Top of Excerpt

Here are my suggestions for improving science education –

I think that for the benefit of students who move from state to state, there should be national educational standards (for science as well as all subjects) for K-12 schools rather than state standards, to ensure that (1) those students will not miss or duplicate anything , (2) so they will always have the necessary pre-requisites for each grade level, and (3) so that they will all be equally prepared for college.

I also think that evolution theory and scientific criticisms of evolution theory should both be taught straightforwardly in public schools to help ensure that people understand the controversy. In the Fordham Foundation report on the state science standards, evolution is the only scientific subject with its own rating ( 3 possible points out of a maximum 69 ), and evolution is the only scientific subject listed as one of the “featured areas” on the website of the American Association for the Advancement of Science (AAAS), so we should not be pretending that there is no controversy.

We also need to reduce the differences between the schools in rich school districts and poor school districts — many of these differences are glaring.

Bottom of Excerpt

__Explore the material__:
(a) Copy the suggestions on science education from "Here are my" up to and including "prepared for college.".
(b) Answer the following questions from the suggestions on science education:
(i) What kind of standards for K-12 schools is proposed in place of state standards?
(ii) How many points are possible for evolution's rating in the Fordham Foundation report, and what is the maximum?
(iii) The differences between which two kinds of school districts should be reduced?

Top of Provided information

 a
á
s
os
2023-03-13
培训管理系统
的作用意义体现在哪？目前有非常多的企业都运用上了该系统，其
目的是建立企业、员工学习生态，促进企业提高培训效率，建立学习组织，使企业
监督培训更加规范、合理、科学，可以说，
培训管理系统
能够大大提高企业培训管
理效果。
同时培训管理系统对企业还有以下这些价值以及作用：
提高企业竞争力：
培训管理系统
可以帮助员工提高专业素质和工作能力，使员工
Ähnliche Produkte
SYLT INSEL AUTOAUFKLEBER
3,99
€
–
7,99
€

Bottom of Provided information
Top of Provided information

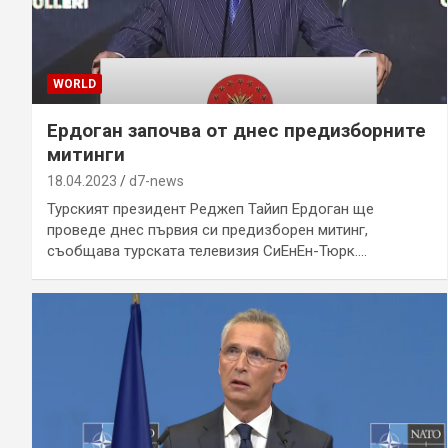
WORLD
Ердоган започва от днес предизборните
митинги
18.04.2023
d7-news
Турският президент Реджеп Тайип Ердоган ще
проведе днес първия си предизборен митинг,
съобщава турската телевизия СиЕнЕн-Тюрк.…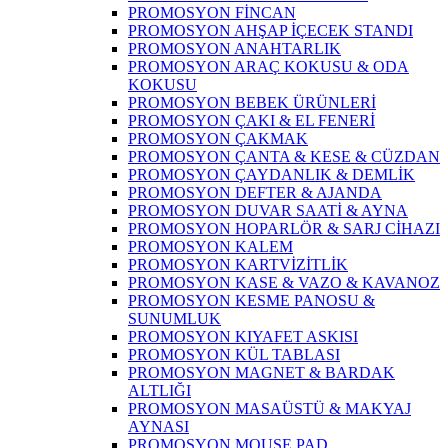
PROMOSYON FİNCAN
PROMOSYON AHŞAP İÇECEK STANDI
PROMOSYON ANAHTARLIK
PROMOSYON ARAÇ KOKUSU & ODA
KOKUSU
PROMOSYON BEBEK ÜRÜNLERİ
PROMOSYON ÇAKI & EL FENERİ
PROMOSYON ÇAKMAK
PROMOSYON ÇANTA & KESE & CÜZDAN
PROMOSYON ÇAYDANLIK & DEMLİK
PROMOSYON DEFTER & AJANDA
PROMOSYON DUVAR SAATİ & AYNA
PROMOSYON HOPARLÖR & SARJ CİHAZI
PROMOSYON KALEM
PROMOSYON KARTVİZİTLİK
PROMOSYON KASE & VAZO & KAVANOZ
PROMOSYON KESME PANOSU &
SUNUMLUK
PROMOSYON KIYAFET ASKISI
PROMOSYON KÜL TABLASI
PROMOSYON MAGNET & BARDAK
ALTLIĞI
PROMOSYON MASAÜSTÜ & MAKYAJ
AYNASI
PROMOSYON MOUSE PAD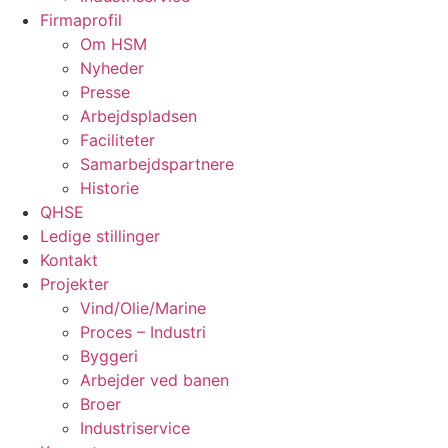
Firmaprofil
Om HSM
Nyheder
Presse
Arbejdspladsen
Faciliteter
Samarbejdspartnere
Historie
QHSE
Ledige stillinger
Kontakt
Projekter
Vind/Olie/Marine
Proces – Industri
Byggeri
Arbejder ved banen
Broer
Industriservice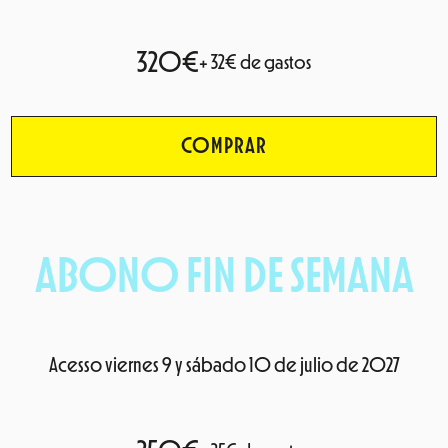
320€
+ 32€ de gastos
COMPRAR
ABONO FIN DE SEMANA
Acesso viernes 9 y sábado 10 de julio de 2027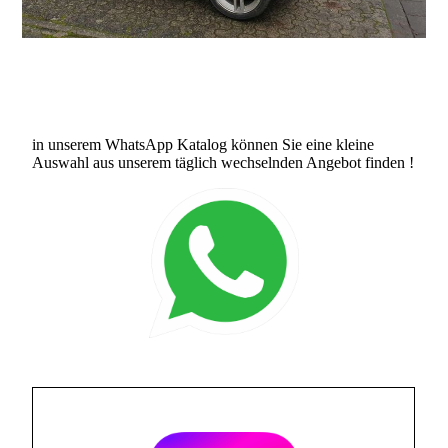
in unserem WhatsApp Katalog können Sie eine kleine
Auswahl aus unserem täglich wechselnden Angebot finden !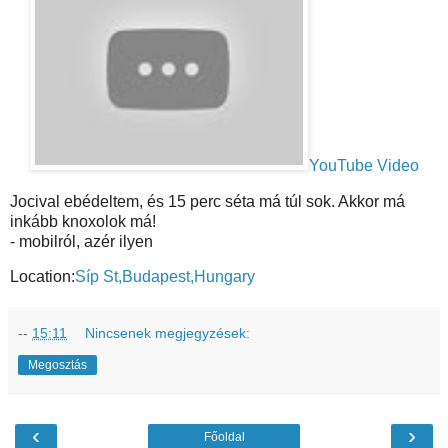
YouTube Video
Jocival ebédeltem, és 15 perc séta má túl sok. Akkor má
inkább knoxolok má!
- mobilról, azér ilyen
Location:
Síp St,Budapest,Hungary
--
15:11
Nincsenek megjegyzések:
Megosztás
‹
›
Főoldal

Bottom of Provided information
Top of Provided information

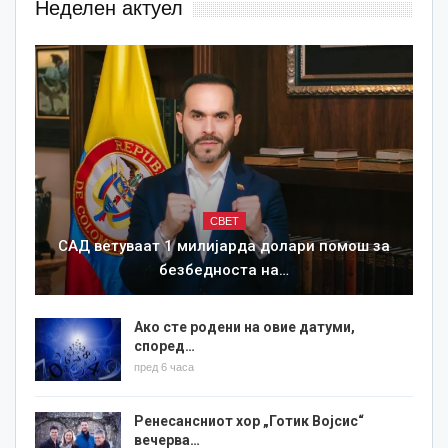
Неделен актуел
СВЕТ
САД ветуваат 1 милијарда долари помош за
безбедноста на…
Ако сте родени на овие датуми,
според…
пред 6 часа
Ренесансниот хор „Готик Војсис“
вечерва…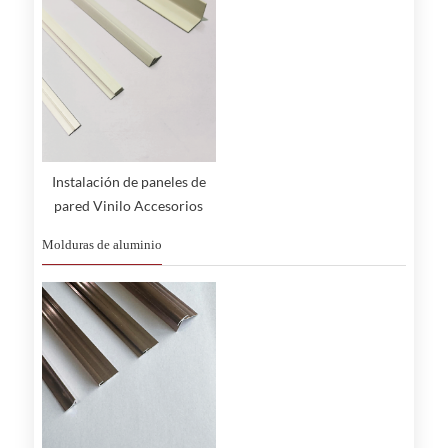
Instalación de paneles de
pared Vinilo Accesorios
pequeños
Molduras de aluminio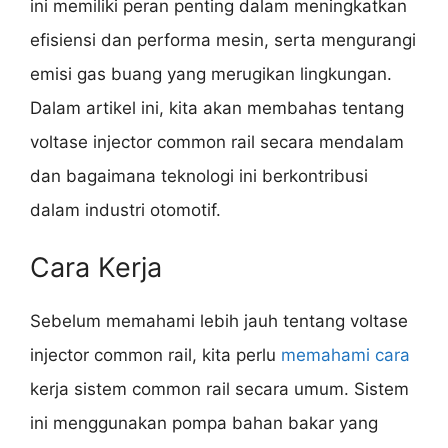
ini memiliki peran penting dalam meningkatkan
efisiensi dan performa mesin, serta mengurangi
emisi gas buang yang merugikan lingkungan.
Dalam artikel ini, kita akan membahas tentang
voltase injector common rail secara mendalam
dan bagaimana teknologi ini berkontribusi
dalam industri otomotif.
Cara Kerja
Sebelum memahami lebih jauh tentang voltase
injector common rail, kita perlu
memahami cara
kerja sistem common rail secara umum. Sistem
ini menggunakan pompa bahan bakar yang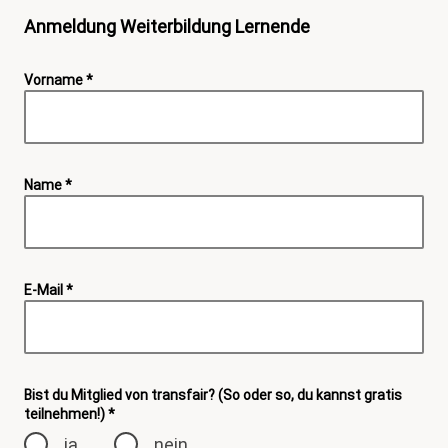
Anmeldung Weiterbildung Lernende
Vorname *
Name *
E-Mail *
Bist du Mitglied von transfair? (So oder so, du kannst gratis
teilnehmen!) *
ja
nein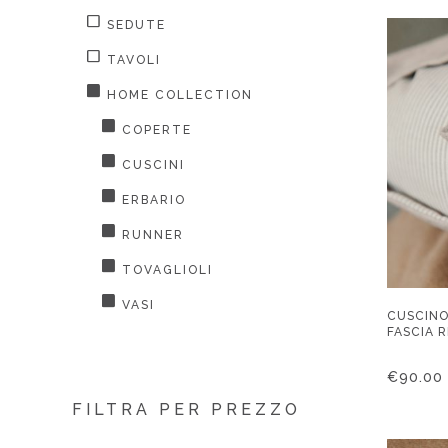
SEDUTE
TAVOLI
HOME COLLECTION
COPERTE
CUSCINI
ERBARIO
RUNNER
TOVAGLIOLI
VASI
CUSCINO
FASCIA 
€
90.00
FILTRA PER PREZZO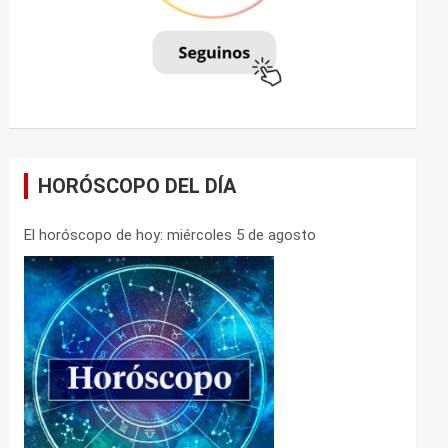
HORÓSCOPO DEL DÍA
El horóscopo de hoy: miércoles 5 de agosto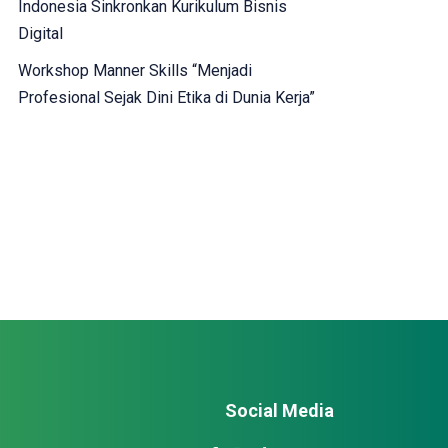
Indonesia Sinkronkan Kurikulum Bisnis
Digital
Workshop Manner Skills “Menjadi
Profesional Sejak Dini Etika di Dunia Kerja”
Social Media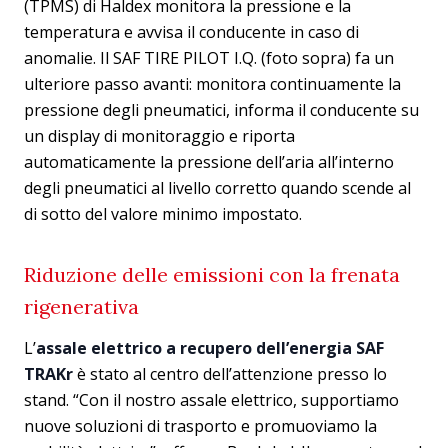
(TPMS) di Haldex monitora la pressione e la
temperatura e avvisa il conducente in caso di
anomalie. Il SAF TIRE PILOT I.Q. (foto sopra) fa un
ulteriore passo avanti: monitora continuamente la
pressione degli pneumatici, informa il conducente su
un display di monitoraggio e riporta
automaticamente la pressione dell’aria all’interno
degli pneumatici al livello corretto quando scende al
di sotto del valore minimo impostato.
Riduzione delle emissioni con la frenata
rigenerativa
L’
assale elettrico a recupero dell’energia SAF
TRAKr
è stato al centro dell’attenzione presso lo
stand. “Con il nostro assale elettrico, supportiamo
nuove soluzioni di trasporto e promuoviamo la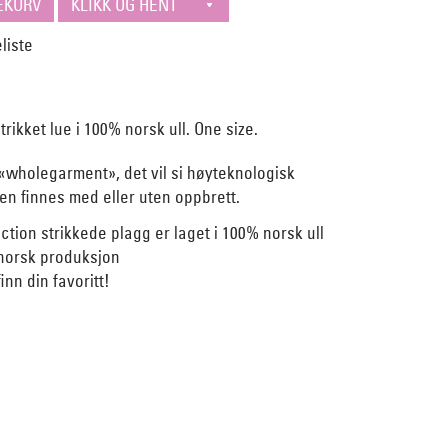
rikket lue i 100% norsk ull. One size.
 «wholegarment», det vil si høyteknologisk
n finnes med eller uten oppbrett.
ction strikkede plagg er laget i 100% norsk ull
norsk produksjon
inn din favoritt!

Bottom of Provided information

__Solution set__:
(a)
Here are my suggestions for improving science education –

I think that for the benefit of students who move from state to state, there should be national educational standards (for science as well as all subjects) for K-12 schools rather than state standards, to ensure that (1) those students will not miss or duplicate anything , (2) so they will always have the necessary pre-requisites for each grade level, and (3) so that they will all be equally prepared for college.

(b)
(i) National educational standards, for science as well as all subjects.
(ii) 3 possible points, out of a maximum of 69.
(iii) Rich school districts and poor school districts.